··· Records for the exercise

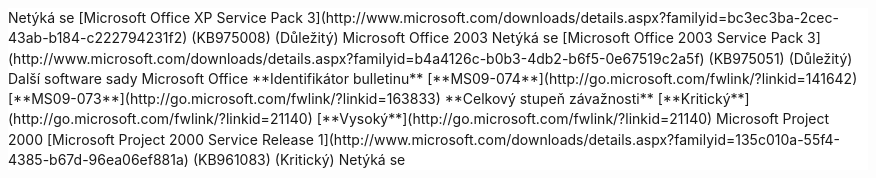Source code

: </td>
<td style="border:1px solid black;">
Netýká se
</td>
<td style="border:1px solid black;">
[Microsoft Office XP Service Pack 3](http://www.microsoft.com/downloads/details.aspx?familyid=bc3ec3ba-2cec-43ab-b184-c222794231f2)  
(KB975008)  
(Důležitý)
</td>
</tr>
<tr class="alternateRow">
<td style="border:1px solid black;">
Microsoft Office 2003
</td>
<td style="border:1px solid black;">
Netýká se
</td>
<td style="border:1px solid black;">
[Microsoft Office 2003 Service Pack 3](http://www.microsoft.com/downloads/details.aspx?familyid=b4a4126c-b0b3-4db2-b6f5-0e67519c2a5f)  
(KB975051)  
(Důležitý)
</td>
</tr>
<tr>
<th colspan="3">
Další software sady Microsoft Office
</th>
</tr>
<tr>
<td style="border:1px solid black;">
**Identifikátor bulletinu**
</td>
<td style="border:1px solid black;">
[**MS09-074**](http://go.microsoft.com/fwlink/?linkid=141642)
</td>
<td style="border:1px solid black;">
[**MS09-073**](http://go.microsoft.com/fwlink/?linkid=163833)
</td>
</tr>
<tr class="alternateRow">
<td style="border:1px solid black;">
**Celkový stupeň závažnosti**
</td>
<td style="border:1px solid black;">
[**Kritický**](http://go.microsoft.com/fwlink/?linkid=21140)
</td>
<td style="border:1px solid black;">
[**Vysoký**](http://go.microsoft.com/fwlink/?linkid=21140)
</td>
</tr>
<tr>
<td style="border:1px solid black;">
Microsoft Project 2000
</td>
<td style="border:1px solid black;">
[Microsoft Project 2000 Service Release 1](http://www.microsoft.com/downloads/details.aspx?familyid=135c010a-55f4-4385-b67d-96ea06ef881a)  
(KB961083)  
(Kritický)
</td>
<td style="border:1px solid black;">
Netýká se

······

» **What you have to do**
Identify each line in the records above that contains the string "Office" and copy those lines, treating uppercase and lowercase letters as different.

» **Finished task**
[Microsoft Office XP Service Pack 3](http://www.microsoft.com/downloads/details.aspx?familyid=bc3ec3ba-2cec-43ab-b184-c222794231f2)  
Microsoft Office 2003
[Microsoft Office 2003 Service Pack 3](http://www.microsoft.com/downloads/details.aspx?familyid=b4a4126c-b0b3-4db2-b6f5-0e67519c2a5f)  
Další software sady Microsoft Office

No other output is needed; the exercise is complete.